— Input material —

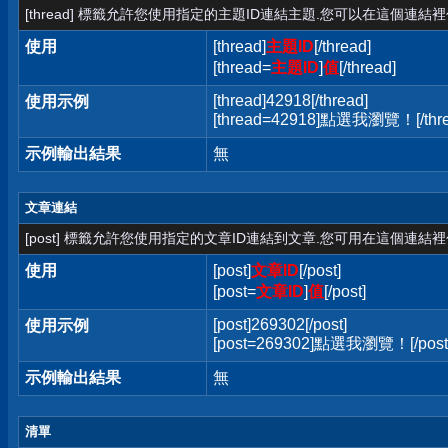
[thread] 標籤允許您使用指定的主題ID連結主題.您可以在這個連結
使用
[thread]
主題ID
[/thread]
[thread=
主題ID
]
值
[/thread]
[thread]42918[/thread]
使用示例
[thread=42918]點選我瀏覽！[/thre
示例輸出結果
無
文章連結
[post] 標籤允許您使用指定的文章ID連結到文章.您可用在這個連結
使用
[post]
文章ID
[/post]
[post=
文章ID
]
值
[/post]
[post]269302[/post]
使用示例
[post=269302]點選我瀏覽！[/post
示例輸出結果
無
清單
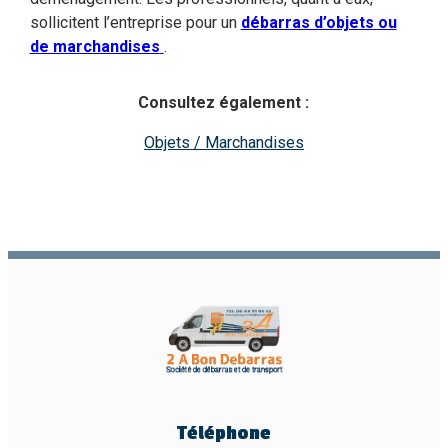
sollicitent l’entreprise pour un
débarras d’objets ou
de marchandises
.
Consultez également :
Objets / Marchandises
Téléphone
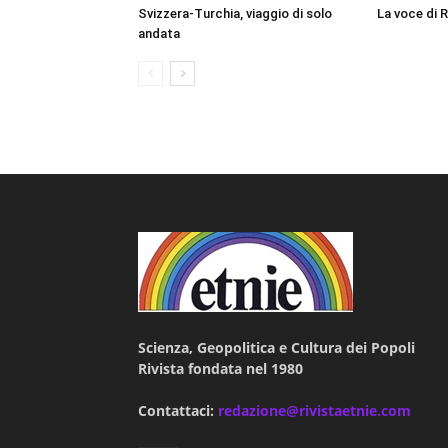
Svizzera-Turchia, viaggio di solo
La voce di 
andata
Scienza, Geopolitica e Cultura dei Popoli
Rivista fondata nel 1980
Contattaci:
redazione@rivistaetnie.com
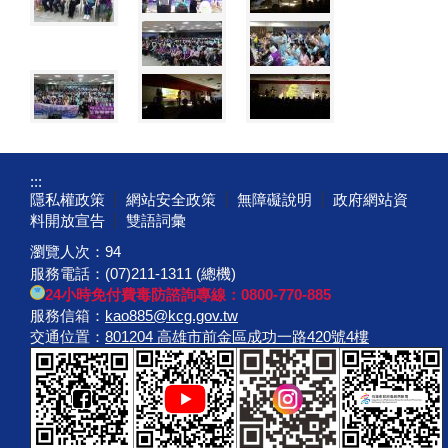
:::
隱私權政策
網站安全政策
無障礙說明
政府網站資
料開放宣告
雙語詞彙
瀏覽人次：
94
服務電話：(07)211-1311 (總機)
24小時免付費毒防諮詢專線：0800-770-885
服務信箱：
kao885@kcg.gov.tw
交通位置：
801204 高雄市前金區成功一路420號4樓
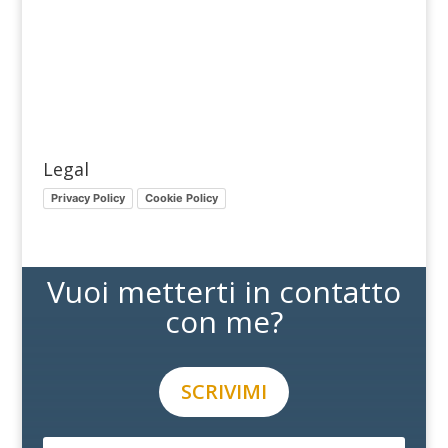
Legal
Privacy Policy
Cookie Policy
Vuoi metterti in contatto
con me?
SCRIVIMI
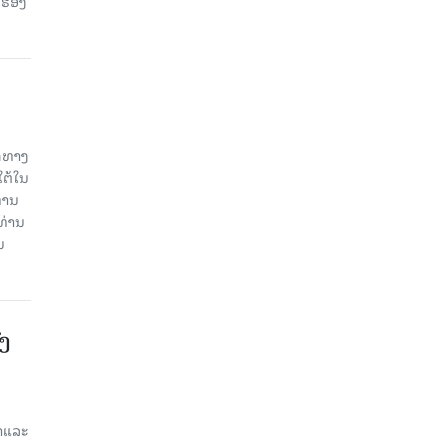
 ຮອງ
ິດທາງ
ໃຕ້ໃນ
່ານ
ທ່ານ
ນ
ົງ
ສາແລະ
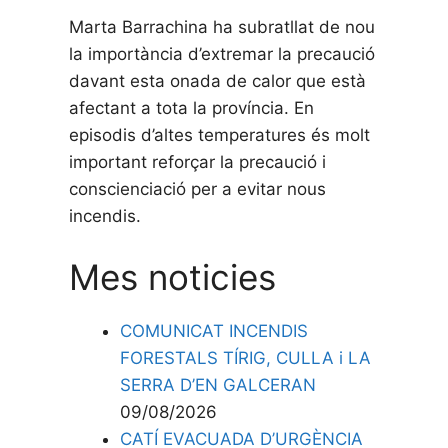
Marta Barrachina ha subratllat de nou
la importància d’extremar la precaució
davant esta onada de calor que està
afectant a tota la província. En
episodis d’altes temperatures és molt
important reforçar la precaució i
conscienciació per a evitar nous
incendis.
Mes noticies
COMUNICAT INCENDIS
FORESTALS TÍRIG, CULLA i LA
SERRA D’EN GALCERAN
09/08/2026
CATÍ EVACUADA D’URGÈNCIA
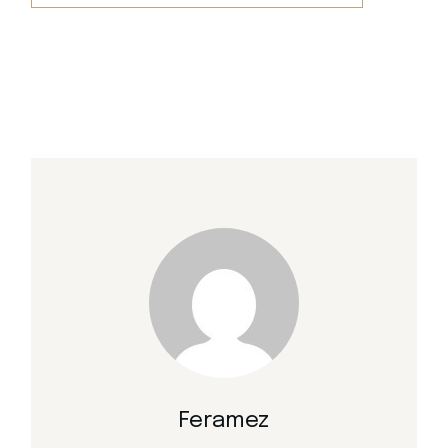
Feramez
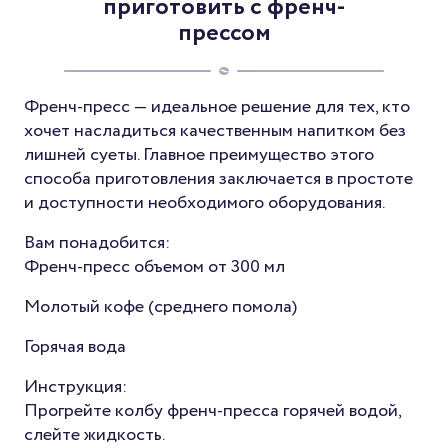
приготовить с френч-
прессом
Френч-пресс — идеальное решение для тех, кто
хочет насладиться качественным напитком без
лишней суеты. Главное преимущество этого
способа приготовления заключается в простоте
и доступности необходимого оборудования.
Вам понадобится:
Френч-пресс объемом от 300 мл
Молотый кофе (среднего помола)
Горячая вода
Инструкция:
Прогрейте колбу френч-пресса горячей водой,
слейте жидкость.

— What is required —
Where the line containing "способа приготовления заключается в простоте" appears, start copying, and go on exactly through the last line of the data.

— Answer section —
способа приготовления заключается в простоте
и доступности необходимого оборудования.
Вам понадобится:
Френч-пресс объемом от 300 мл
Молотый кофе (среднего помола)
Горячая вода
Инструкция:
Прогрейте колбу френч-пресса горячей водой,
слейте жидкость.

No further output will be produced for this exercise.